Required work: What you return should match the data word for word, minus the images.
The records START
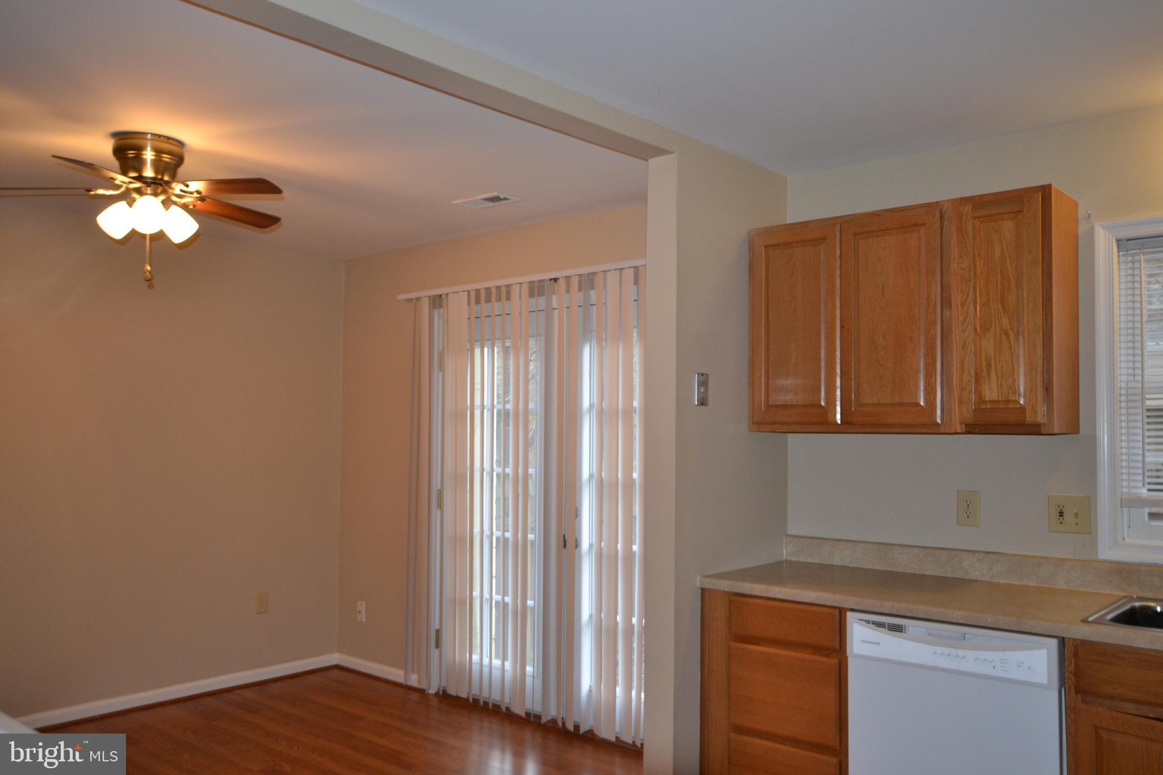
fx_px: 969
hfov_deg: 61.9
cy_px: 388
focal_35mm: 30
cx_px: 582
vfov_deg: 43.6
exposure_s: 1/60
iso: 800
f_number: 3.5
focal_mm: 20
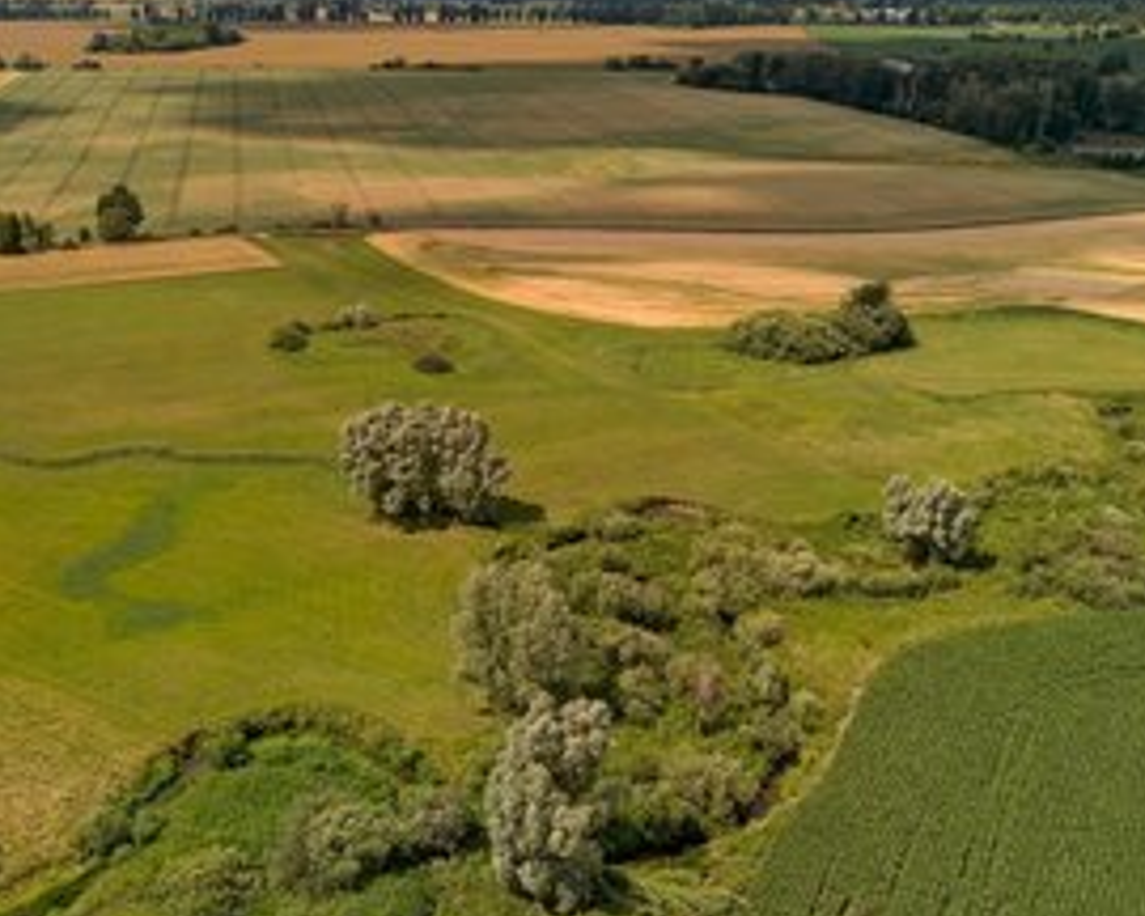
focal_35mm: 39
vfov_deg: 38.0
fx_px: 1322
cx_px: 335
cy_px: 581
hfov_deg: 45.7
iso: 100
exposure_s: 1/2000
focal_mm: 6.72
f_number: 1.7
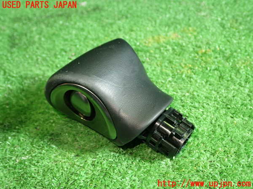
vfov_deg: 37.7
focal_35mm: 38
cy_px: 94
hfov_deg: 49.0
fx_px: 278
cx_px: 126
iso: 320
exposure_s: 1/40
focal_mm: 6.83
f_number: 2.7
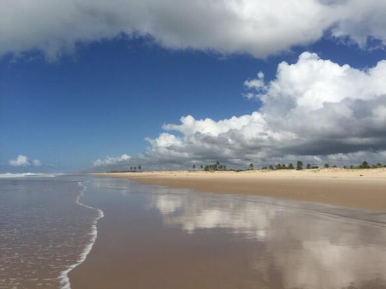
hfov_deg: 61.7
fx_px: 323
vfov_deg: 48.2
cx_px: 193
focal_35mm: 29
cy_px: 144
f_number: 2.2
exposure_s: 1/5650
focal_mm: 4.15
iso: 32
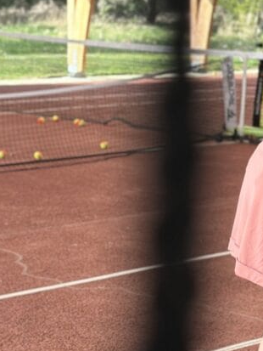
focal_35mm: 119
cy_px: 90
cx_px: 322
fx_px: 1205
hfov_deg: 12.2
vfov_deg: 16.5
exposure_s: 1/623
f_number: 1.78
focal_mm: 6.86
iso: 80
The records END
Solution:
fx_px: 969
hfov_deg: 61.9
cy_px: 388
focal_35mm: 30
cx_px: 582
vfov_deg: 43.6
exposure_s: 1/60
iso: 800
f_number: 3.5
focal_mm: 20
focal_35mm: 39
vfov_deg: 38.0
fx_px: 1322
cx_px: 335
cy_px: 581
hfov_deg: 45.7
iso: 100
exposure_s: 1/2000
focal_mm: 6.72
f_number: 1.7
vfov_deg: 37.7
focal_35mm: 38
cy_px: 94
hfov_deg: 49.0
fx_px: 278
cx_px: 126
iso: 320
exposure_s: 1/40
focal_mm: 6.83
f_number: 2.7
hfov_deg: 61.7
fx_px: 323
vfov_deg: 48.2
cx_px: 193
focal_35mm: 29
cy_px: 144
f_number: 2.2
exposure_s: 1/5650
focal_mm: 4.15
iso: 32
focal_35mm: 119
cy_px: 90
cx_px: 322
fx_px: 1205
hfov_deg: 12.2
vfov_deg: 16.5
exposure_s: 1/623
f_number: 1.78
focal_mm: 6.86
iso: 80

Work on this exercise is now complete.